## Extrait de page
━━━━

Nul doute que trente ans après la fin du régime ségrégatif, les discours introspectifs – cathartiques pourrait-on même dire –, et le regard critique issu du cinéma sud-africain contemporain ont pu s’abreuver des larges consultations de la Commission « Vérité́ et Réconciliation » (Dovey, 2009), présidée par le Prix Nobel de la paix Desmond Tutu. Ce cinéma s’emploie donc à faire montre de créativité́. Il met en exergue une situation sociale préoccupante sur bien des plans, s’attelant à représenter les exclus d’hier, tout en usant des codes cinématographiques en vigueur. In fine, il en émane une certaine originalité́ de « contenu », laquelle va finir par s’hybrider aux normes et artifices cinématographiques les plus connus, regardant du côté du cinéma commercial.

Force est en effet de constater que les films récents, ceux-là̀ même qui glanent les récompenses au sein des festivals internationaux, témoignent d’un savoir-faire sur la forme, c’est-à-dire sur un registre technique et narratif, voire même idéologique. Faut-il rappeler que l’industrie cinématographique sud-africaine est depuis ses origines influencée par le genre hollywoodien ? Cette influence persiste dans les mutations récentes. Un point d’honneur est par exemple accordé au traitement stylistique, y compris quand les sujets sont âpres. Les longs métrages manient allègrement les bons sentiments et le politiquement correct (qui à bien des égards s’accordent avec le discours institutionnel dominant). Enfin, ils rendent compte d’une analyse binaire, tantôt simpliste du contexte et des personnages… Un exemple est donné par le film Tsotsi, adapté d’un roman de Athol Fulgard, publié en 1980 mais dont l’action est située dans les années 50. L’adaptation cinématographique voit sa fin modifiée pour davantage tendre vers une issue rédemptrice et optimiste. À ce titre, on peut sans doute soumettre l’idée d’une certaine « codification » de ce cinéma postapartheid, sorte de cahier des charges qu’il est aisé de rapprocher au phénomène de globalisation économique et de mondialisation culturelle pour un pays souhaitant ré-accéder au concert des nations. Les critiques à l’endroit de Yesterday comme de Tsotsi ont ainsi pu arguer d’un traitement un peu adouci des problèmes locaux (la brutalité des voyous dans les townships ; les ravages du sida dans les campagnes…) et du ton mélodramatique adopté.

━━━━

## Données fournies
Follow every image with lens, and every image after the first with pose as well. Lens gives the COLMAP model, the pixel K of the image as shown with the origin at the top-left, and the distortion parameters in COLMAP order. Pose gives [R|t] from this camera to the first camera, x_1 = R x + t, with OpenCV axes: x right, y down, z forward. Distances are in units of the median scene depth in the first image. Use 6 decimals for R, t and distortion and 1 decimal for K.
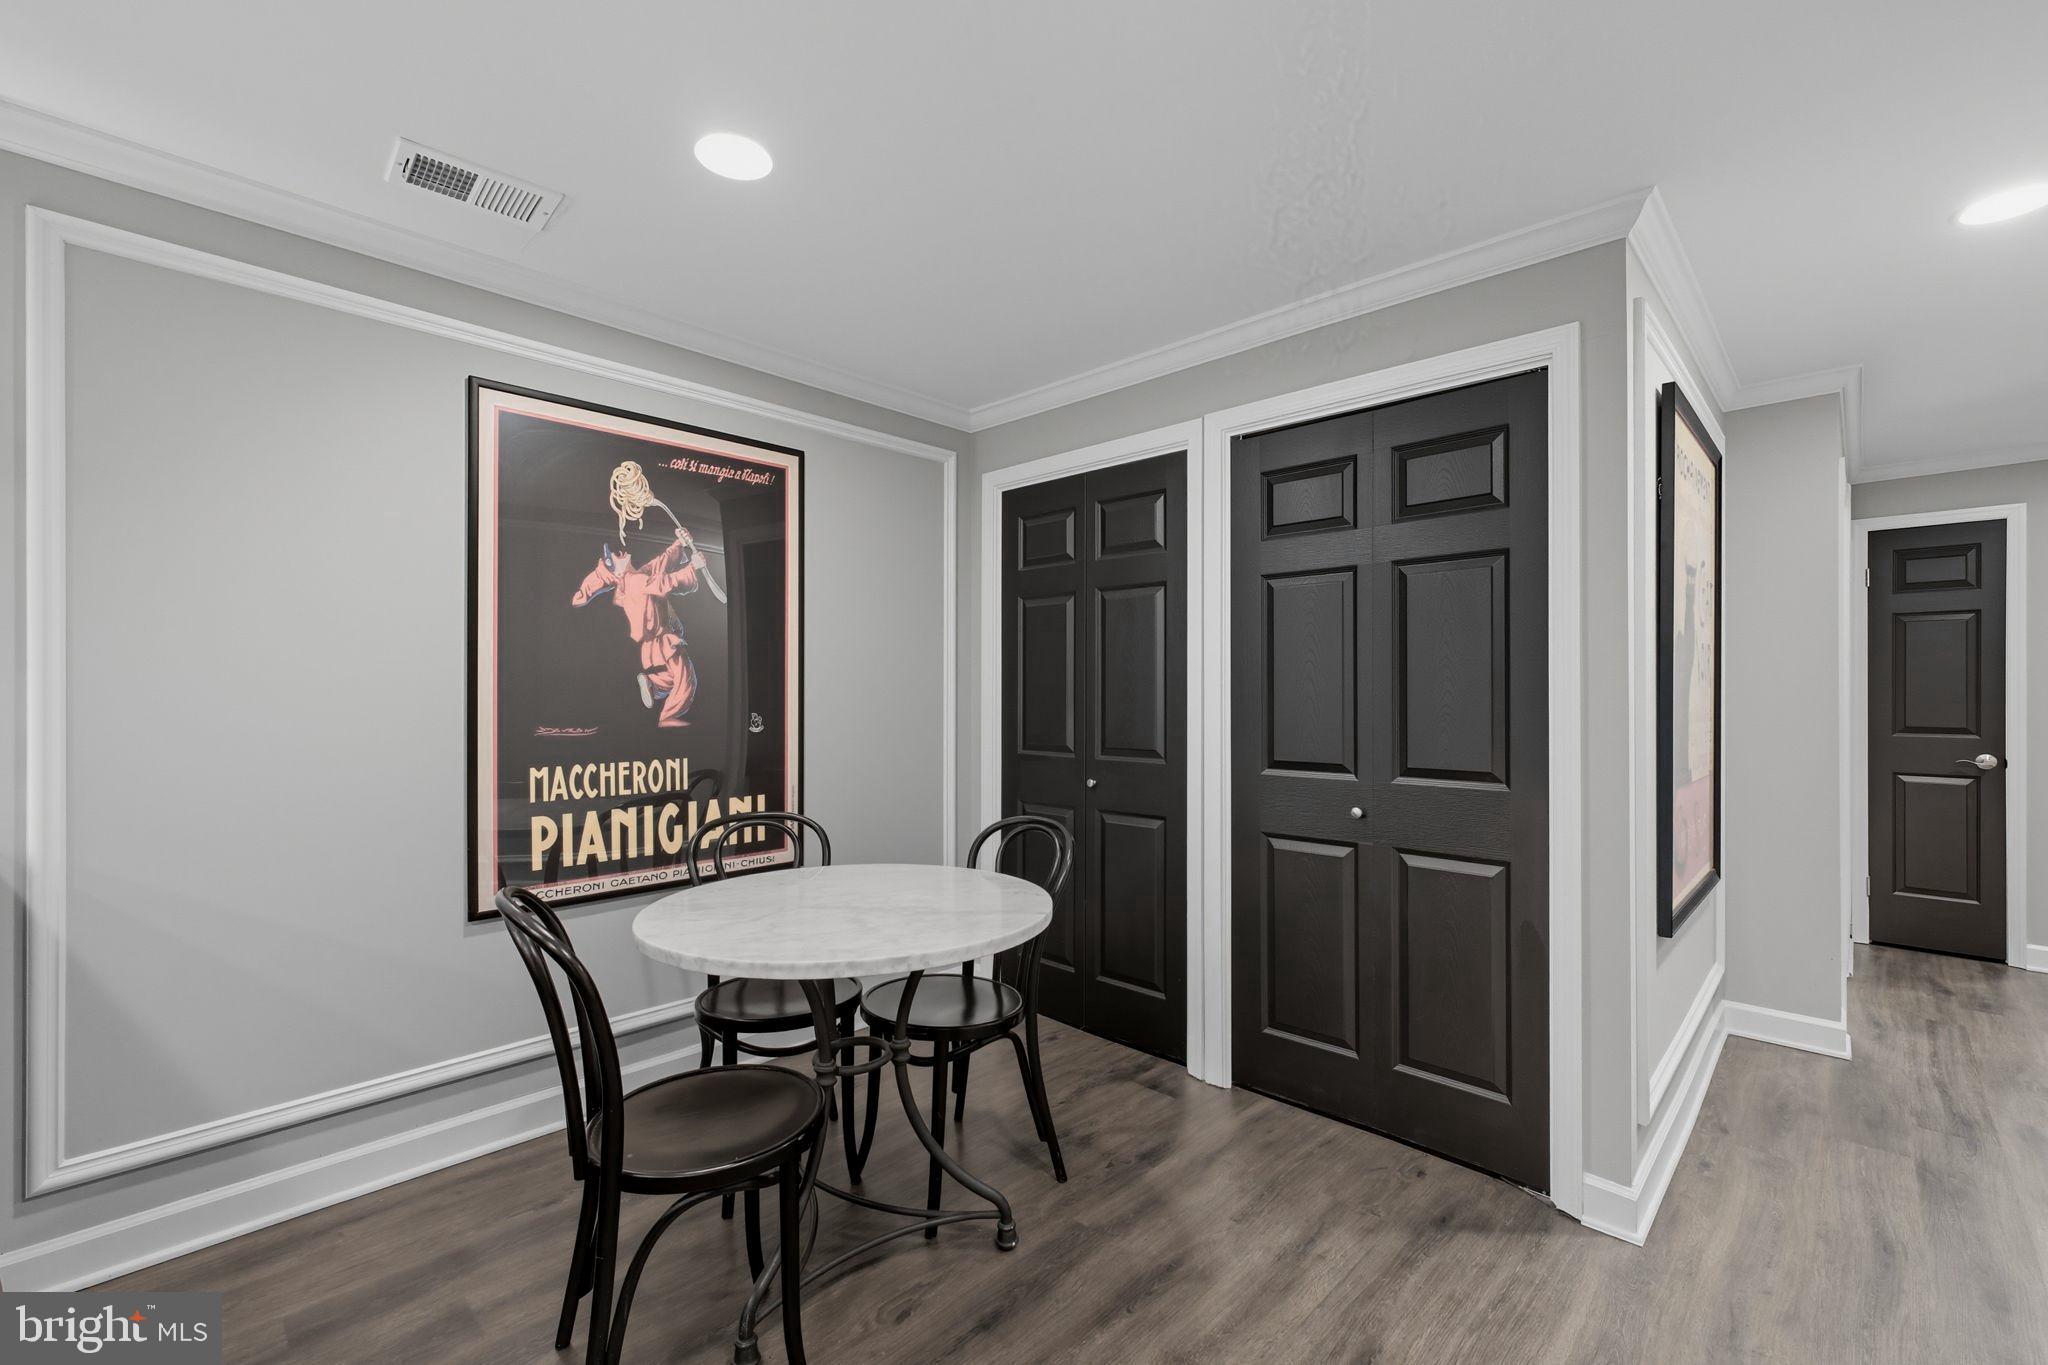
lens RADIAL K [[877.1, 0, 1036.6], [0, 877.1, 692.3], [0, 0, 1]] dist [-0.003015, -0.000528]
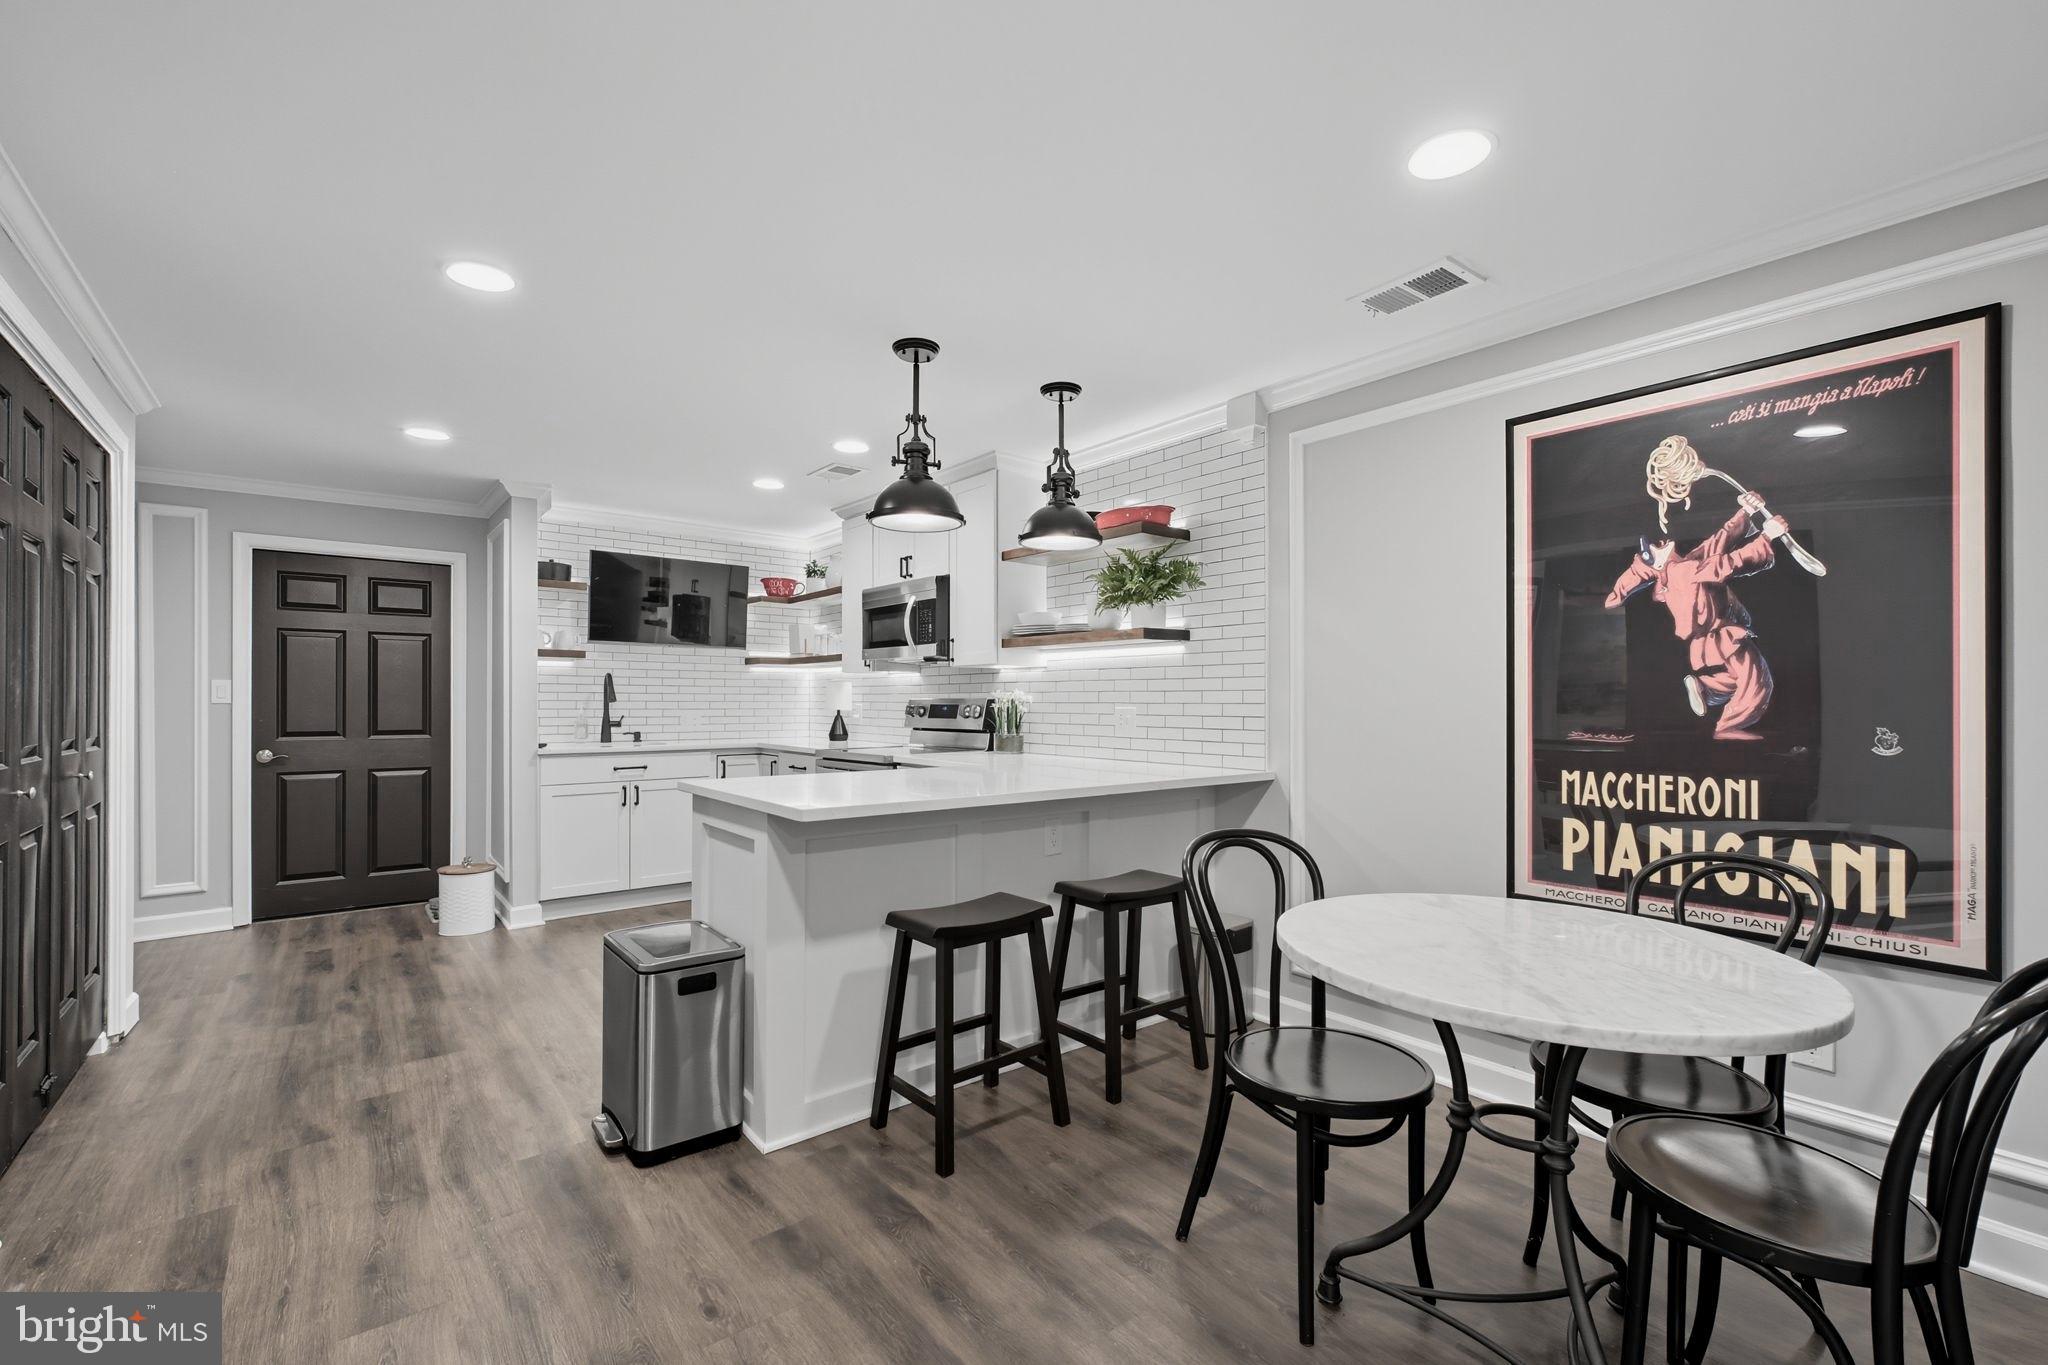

━━━━

## Consignes à suivre
- 1) Citez sans modification le passage de l'extrait sur le cinéma sud-africain qui commence aux mots « Nul doute que » et s'arrête après les mots « du cinéma commercial. ».
- 2) Poursuivez l'extrait sur le cinéma sud-africain à partir de sa dernière phrase.

## Corrigé de l'exercice
- 1)
Nul doute que trente ans après la fin du régime ségrégatif, les discours introspectifs – cathartiques pourrait-on même dire –, et le regard critique issu du cinéma sud-africain contemporain ont pu s’abreuver des larges consultations de la Commission « Vérité́ et Réconciliation » (Dovey, 2009), présidée par le Prix Nobel de la paix Desmond Tutu. Ce cinéma s’emploie donc à faire montre de créativité́. Il met en exergue une situation sociale préoccupante sur bien des plans, s’attelant à représenter les exclus d’hier, tout en usant des codes cinématographiques en vigueur. In fine, il en émane une certaine originalité́ de « contenu », laquelle va finir par s’hybrider aux normes et artifices cinématographiques les plus connus, regardant du côté du cinéma commercial.

- 2)
Au premier abord, ce sont les aspects du cinéma américain, énoncés par R. Dubois (2008) qui sautent aux yeux. Ils s’agrègent autour d’un panel de positionnements ou « valeurs », qui se lisent en partie dans ce « cinéma nouveau » sud-africain. Le pays de Nelson Mandela entre en résonance avec celui de l’oncle Sam sur quelques principes, quand bien même son histoire, sa géographie, son système politique, sa culture conservent des spécificités propres (Folio, 2012). Au nombre de ceux-ci, on citera l’optimisme, l’happy ending en guise de retour à la normale ou la célébration de l’individualisme (le self made man). Cela est également visible par le biais de l’usage de mécanismes filmiques notoires : mentionnons l’esthétisation, la photographie travaillée, le rythme soutenu, le jeu de caméra ou le grand soin accordé à la bande son locale (le Kwaïto tout particulièrement, issu de l’afro pop). Un traitement qui se retrouve, pareillement, dans les séries Netflix contemporaines, estampillées Made in South Africa.

Tout cela pourrait être certes considéré́ comme la résultante d’un certain détachement sud-africain envers les conceptions venant de pays non anglophones. Il convient de le nuancer. En premier lieu, il n’est jamais vain de rappeler la réalité du lien linguistique et socioculturel entre l’Afrique du Sud et les autres pays anglo-saxons. En second lieu, la visée est plus prosaïquement marchande et de ce fait… pragmatique. Elle est en fait le garant d’une culture mainstream ou du « courant dominant », où s’imprime une mondialisation de contenu dans le cadre du 7e art impulsée, il est vrai, par le cinéma américain (Martel, 2010). Notons que de nombreuses œuvres du cinéma contemporain, y compris dans les « genres » émergeants, font appel aux artifices notoires et à des emprunts, dès lors que la recette se veut efficace et payante. Cette circulation de savoir-faire restitue évidemment et très souvent fidèlement les spécificités locales, qu’elles soient culturelles, historiques, politiques et territoriales. On citera à ce niveau le cinéma coréen (Hallyuwood), nigérian (Nollywood) sans oublier bien sûr celui indien (Bollywood) parmi les genres les plus influents. Rappelons également que l’Afrique du Sud s’est faite une place parmi ces nations sur un plan cinématographique, de par ses plateaux de tournages, le professionnalisme de son personnel, les faibles coûts de production et la diversité de ses paysages (Donadieu, 2014). Au reste, ceux-ci voient nombre d’œuvres internationales être tournées localement (des films « blockbusters » comme Blood Diamond en 2006, Hotel Rwanda en 2004, Invictus en 2009, Black Panther en 2018 ; des séries comme Black Sails ou encore Homeland ; mais aussi quantité de spots publicitaires…). On a d’ailleurs fini par caractériser le « genre » sud-africain Callywood, au sens où il est avant tout basé dans la région du Cap (St-Jacques, 2014).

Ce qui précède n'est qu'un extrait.